┌─ Extrait de page

Les réseaux sociaux s’enflamment depuis plusieurs jours. Des allégations circulent, affirmant un lien entre la vaccination contre le Covid-19 et une hausse des cancers du pancréas. Ces affirmations ont trouvé un relais puissant, notamment via des publications du professeur Didier Raoult, qui cite des données issues d’une étude sud-coréenne basée sur huit millions de dossiers médicaux. Une hausse de 157 % des cas chez les personnes ayant reçu deux injections aurait été observée. Une statistique choc qui interroge et inquiète.
Pourtant, derrière cette information se cache une nuance essentielle. L’étude en question ne parle pas de lien de causalité, mais d’ »associations » et émet des hypothèses. Les chercheurs eux-mêmes soulignent qu’il faut rester prudent. L’oncologue Jérôme Barrière rappelle que corrélation ne signifie pas causalité. Autrement dit, observer une augmentation statistique ne prouve pas que la vaccination provoque directement la maladie.
Plusieurs biais méthodologiques viennent tempérer les conclusions. D’abord, le « biais de détection » : les personnes vaccinées ont davantage de contacts avec le système de santé, ce qui augmente la probabilité de dépistage et de diagnostic. Ensuite, la temporalité : le cancer du pancréas met des années à se développer, rendant improbable une cause unique liée à un événement récent comme une vaccination. Enfin, aucune autre étude épidémiologique menée à plus long terme n’a confirmé une telle corrélation.

└─
┌─ Entrées fournies

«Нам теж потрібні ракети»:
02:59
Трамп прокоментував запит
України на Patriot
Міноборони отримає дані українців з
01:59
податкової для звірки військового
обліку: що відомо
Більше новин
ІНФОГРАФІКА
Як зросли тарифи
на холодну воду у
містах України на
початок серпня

└─

Consigne 1: Recopiez le passage de l'extrait de page sur la vaccination et le cancer du pancréas, de « Plusieurs biais méthodologiques » à « une telle corrélation. ».
Consigne 2:
D'après l'extrait de page, les affirmations suivantes sont-elles exactes ? Répondez par oui ou non et citez les mots du texte qui le montrent.
(a) L'étude sud-coréenne repose sur huit millions de dossiers médicaux.
(b) L'étude établit un lien de causalité entre la vaccination et le cancer du pancréas.
(c) D'autres études épidémiologiques menées à plus long terme ont confirmé cette corrélation.

Votre réponse 1:
Plusieurs biais méthodologiques viennent tempérer les conclusions. D’abord, le « biais de détection » : les personnes vaccinées ont davantage de contacts avec le système de santé, ce qui augmente la probabilité de dépistage et de diagnostic. Ensuite, la temporalité : le cancer du pancréas met des années à se développer, rendant improbable une cause unique liée à un événement récent comme une vaccination. Enfin, aucune autre étude épidémiologique menée à plus long terme n’a confirmé une telle corrélation.

Votre réponse 2:
(a) Oui : « une étude sud-coréenne basée sur huit millions de dossiers médicaux ».
(b) Non : « L’étude en question ne parle pas de lien de causalité ».
(c) Non : « aucune autre étude épidémiologique menée à plus long terme n’a confirmé une telle corrélation ».